Il pane del GovernoLa Maddalena Antica

Una maggioranza laica e di sinistra

Perdemmo le elezioni: una lista civica si era organizzata e la DC era uscita in minoranza…. Eravamo il gruppo di maggioranza relativa…. Siccome c’era l’accorpamento, questa lista civica, insieme ai socialcomunisti vinse le elezioni”, spiegò Pedroni, il candidato che il parroco, senza farne troppo mistero, avrebbe sostenuto per la carica di sindaco, se l’elettorato non avesse voltato le spalle alla, sino ad allora, rassicurante Democrazia Cristiana.

Il 27 maggio, giorno immediatamente successivo a quello delle elezioni, il sindaco uscente Giuseppino Merella si affrettò a convocare il nuovo consiglio comunale, a maggioranza laica e sbilanciata nettamente a sinistra, per la convalida degli eletti e per la nomina del sindaco e della giunta municipale.

Nel consesso civico, che si riunì il 3 giugno, sedevano tanti ‘uomini nuovi’. Rappresentavano le diverse componenti della eterogenea società isolana. La buona borghesia, quella che esprimeva il ceto imprenditoriale, agiato e industrioso, faceva esplicito riferimento alla ‘Lista Cittadina’. Gli operai dell’Arsenale, quelli che all’interno dello stabilimento avevano maturato una coscienza di classe e aderivano ai partiti di sinistra, con il loro voto disciplinato erano riusciti a eleggere i riconosciuti leader di sezione o i sindacalisti distintisi nella commissione interna. Entravano in consiglio anche l’ex podestà fascista Aldo Chirico e l’esponente monarchico Giuseppe Sforazzini, uomini di vedute dichiaratamente ‘nostalgiche’.

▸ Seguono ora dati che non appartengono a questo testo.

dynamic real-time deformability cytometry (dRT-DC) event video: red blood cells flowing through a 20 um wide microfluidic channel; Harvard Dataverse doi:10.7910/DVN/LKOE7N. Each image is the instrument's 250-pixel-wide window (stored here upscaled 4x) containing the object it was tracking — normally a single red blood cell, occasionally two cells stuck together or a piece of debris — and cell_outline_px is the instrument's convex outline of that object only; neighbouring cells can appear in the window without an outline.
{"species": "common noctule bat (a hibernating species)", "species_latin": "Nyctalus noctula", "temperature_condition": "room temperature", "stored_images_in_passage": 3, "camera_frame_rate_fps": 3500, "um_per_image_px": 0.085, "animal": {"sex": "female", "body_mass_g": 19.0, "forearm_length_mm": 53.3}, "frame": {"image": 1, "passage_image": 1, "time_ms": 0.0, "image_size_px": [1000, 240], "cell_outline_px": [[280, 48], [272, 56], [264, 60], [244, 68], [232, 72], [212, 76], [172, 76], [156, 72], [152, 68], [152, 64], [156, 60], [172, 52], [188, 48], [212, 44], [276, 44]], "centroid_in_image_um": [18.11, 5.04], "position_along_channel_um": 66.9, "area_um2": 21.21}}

I partecipanti al progetto della ‘Lista Cittadina’, appartenevano, tutti o quasi, alla ‘Fratellanza Massonica’ della storica loggia maddalenina fondata da Giuseppe Garibaldi e a lui intitolata. Era massone il sindaco in pectore Renzo Larco (Iscrizione n. 28405) che era stato affiliato il 15 febbraio 1909 [1].

Erano ‘fratelli’ anche Luigi Papandrea, cognato del Gran Maestro Angelo Mordini, Marco Antonio Bargone, Giovanni Farese e Giacomo Origoni [2].

Con grande sorpresa, considerato il divario di censo e le visoni politiche di base diametralmente opposte, i borghesi e gli operai, i conservatori e gli innovatori, avevano stretto un solido patto di alleanza che servì, non solo a far perdere repentinamente le elezioni al gruppo della ‘sacrestia’, condotto dietro le quinte da don Salvatore Capula, ma a far convertire i maddalenini, seppure per un periodo molto breve, al facile messaggio della democrazia che premia gli interessi di massa e i desideri collettivi, lasciandosi guidare dalle ‘elites ’ .

Illusione legittima, ma precaria e transitoria. I fatti dimostrarono che questa convenzione trasformista e di facciata non poteva durare un numero indeterminato di anni.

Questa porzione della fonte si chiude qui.